Chłopak rozsiadł się wygodnie na kanapie po czym wrócił do oglądania dramy.
-I tak Cię dziś wezmę...-wyszeptał uśmiechnięty,patrząc jak zamykasz drzwi.
V:
Tae widział jak od rana chodzisz naburmuszona,domyślał się co jest powodem twojego złego samopoczucia,więc starał nie wychodzić Ci w drogę. Usiadł na łóżku i wtulił się w pluszaka.
-Ehhh,pewnie znów nie da mi się do siebie przytulić....-powiedział smutno.
JungKook:
Leżałaś na kanapie zwijając się z bólu. JungKook to zauważył i starał pomóc Ci w jakiś sposób. Zrobił Ci herbatkę,dał tabletki przeciw bólowe i próbował cię rozweselić,ponieważ nie wiedział co Ci dolega.
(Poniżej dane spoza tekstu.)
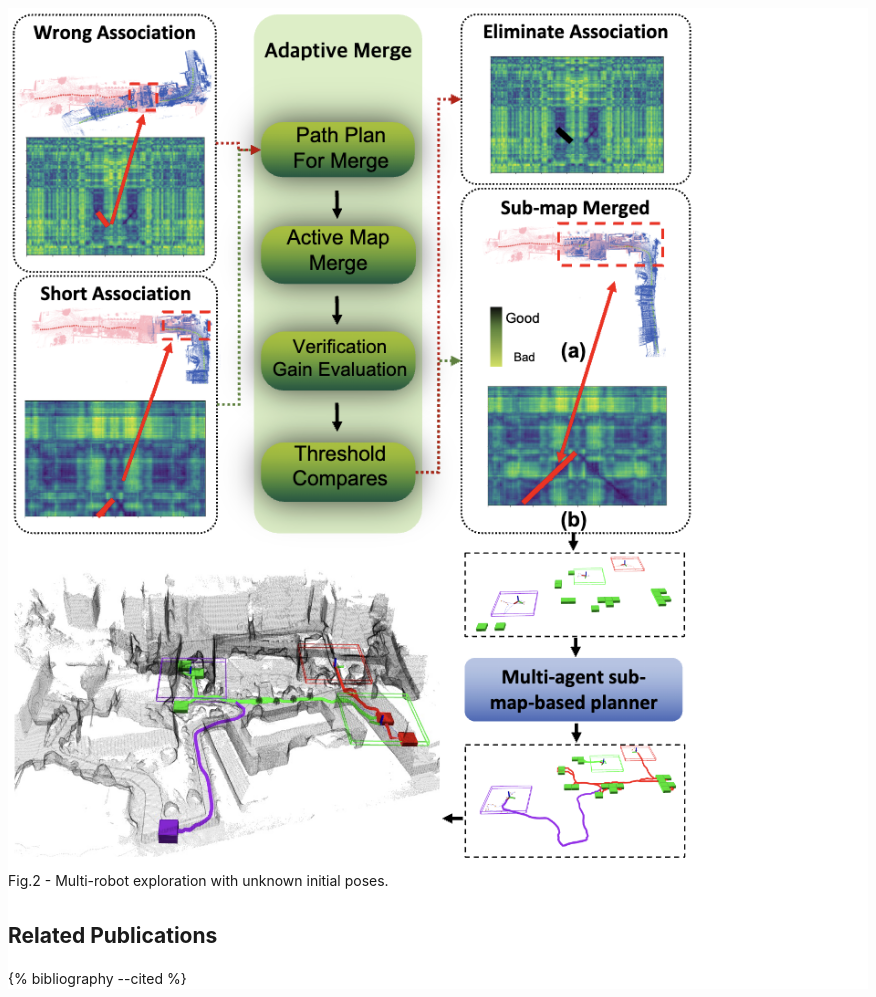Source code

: <img src="/img/posts/2024-02-02-explore/fig_muitare.png" alt="image" style="width:80%"/>
  <figcaption>Fig.2 - Multi-robot exploration with unknown initial poses. </figcaption>
</figure>

## Related Publications

{% bibliography --cited %}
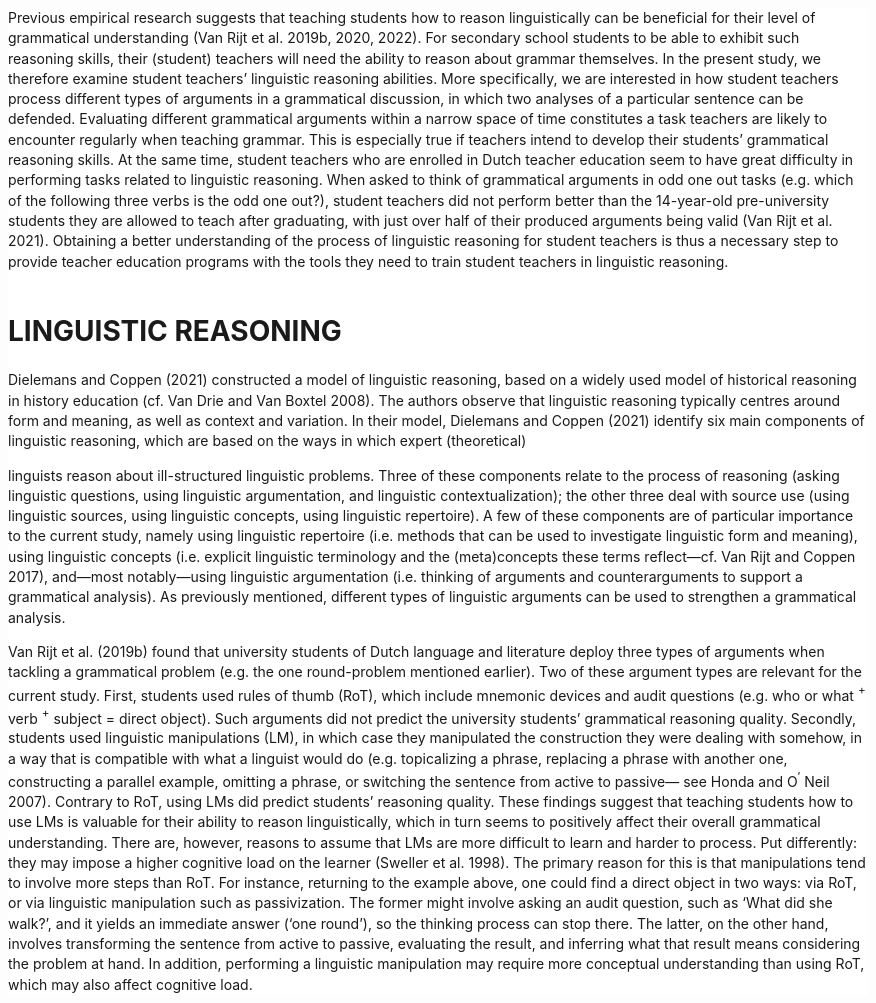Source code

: Previous empirical research suggests that teaching students how to reason linguistically can be beneficial for their level of grammatical understanding (Van Rijt et al. 2019b, 2020, 2022). For secondary school students to be able to exhibit such reasoning skills, their (student) teachers will need the ability to reason about grammar themselves. In the present study, we therefore examine student teachers’ linguistic reasoning abilities. More specifically, we are interested in how student teachers process different types of arguments in a grammatical discussion, in which two analyses of a particular sentence can be defended. Evaluating different grammatical arguments within a narrow space of time constitutes a task teachers are likely to encounter regularly when teaching grammar. This is especially true if teachers intend to develop their students’ grammatical reasoning skills. At the same time, student teachers who are enrolled in Dutch teacher education seem to have great difficulty in performing tasks related to linguistic reasoning. When asked to think of grammatical arguments in odd one out tasks (e.g. which of the following three verbs is the odd one out?), student teachers did not perform better than the 14-year-old pre-university students they are allowed to teach after graduating, with just over half of their produced arguments being valid (Van Rijt et al. 2021). Obtaining a better understanding of the process of linguistic reasoning for student teachers is thus a necessary step to provide teacher education programs with the tools they need to train student teachers in linguistic reasoning.

# LINGUISTIC REASONING

Dielemans and Coppen (2021) constructed a model of linguistic reasoning, based on a widely used model of historical reasoning in history education (cf. Van Drie and Van Boxtel 2008). The authors observe that linguistic reasoning typically centres around form and meaning, as well as context and variation. In their model, Dielemans and Coppen (2021) identify six main components of linguistic reasoning, which are based on the ways in which expert (theoretical)

linguists reason about ill-structured linguistic problems. Three of these components relate to the process of reasoning (asking linguistic questions, using linguistic argumentation, and linguistic contextualization); the other three deal with source use (using linguistic sources, using linguistic concepts, using linguistic repertoire). A few of these components are of particular importance to the current study, namely using linguistic repertoire (i.e. methods that can be used to investigate linguistic form and meaning), using linguistic concepts (i.e. explicit linguistic terminology and the (meta)concepts these terms reflect—cf. Van Rijt and Coppen 2017), and—most notably—using linguistic argumentation (i.e. thinking of arguments and counterarguments to support a grammatical analysis). As previously mentioned, different types of linguistic arguments can be used to strengthen a grammatical analysis.

Van Rijt et al. (2019b) found that university students of Dutch language and literature deploy three types of arguments when tackling a grammatical problem (e.g. the one round-problem mentioned earlier). Two of these argument types are relevant for the current study. First, students used rules of thumb (RoT), which include mnemonic devices and audit questions (e.g. who or what $^ +$ verb $^ +$ subject $=$ direct object). Such arguments did not predict the university students’ grammatical reasoning quality. Secondly, students used linguistic manipulations (LM), in which case they manipulated the construction they were dealing with somehow, in a way that is compatible with what a linguist would do (e.g. topicalizing a phrase, replacing a phrase with another one, constructing a parallel example, omitting a phrase, or switching the sentence from active to passive— see Honda and $\mathrm { O ^ { \prime } }$ Neil 2007). Contrary to RoT, using LMs did predict students’ reasoning quality. These findings suggest that teaching students how to use LMs is valuable for their ability to reason linguistically, which in turn seems to positively affect their overall grammatical understanding. There are, however, reasons to assume that LMs are more difficult to learn and harder to process. Put differently: they may impose a higher cognitive load on the learner (Sweller et al. 1998). The primary reason for this is that manipulations tend to involve more steps than RoT. For instance, returning to the example above, one could find a direct object in two ways: via RoT, or via linguistic manipulation such as passivization. The former might involve asking an audit question, such as ‘What did she walk?’, and it yields an immediate answer (‘one round’), so the thinking process can stop there. The latter, on the other hand, involves transforming the sentence from active to passive, evaluating the result, and inferring what that result means considering the problem at hand. In addition, performing a linguistic manipulation may require more conceptual understanding than using RoT, which may also affect cognitive load.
-_____....Co się dzieje? Bardzo się o ciebie martwię! Może zadzwonię po karetkę?
-Zwariowałeś oppa?-zapytałaś śmiejąc się.-Mam tylko okres,nie umieram!
-Ale NamJoon mówi,że kobiety podczas okresu wykrwawiają się na śmierć! _____,T-Ty nie umrzesz,prawda?-zapytał wystraszony po czym zaczął gładzić Cię delikatnie po głowie.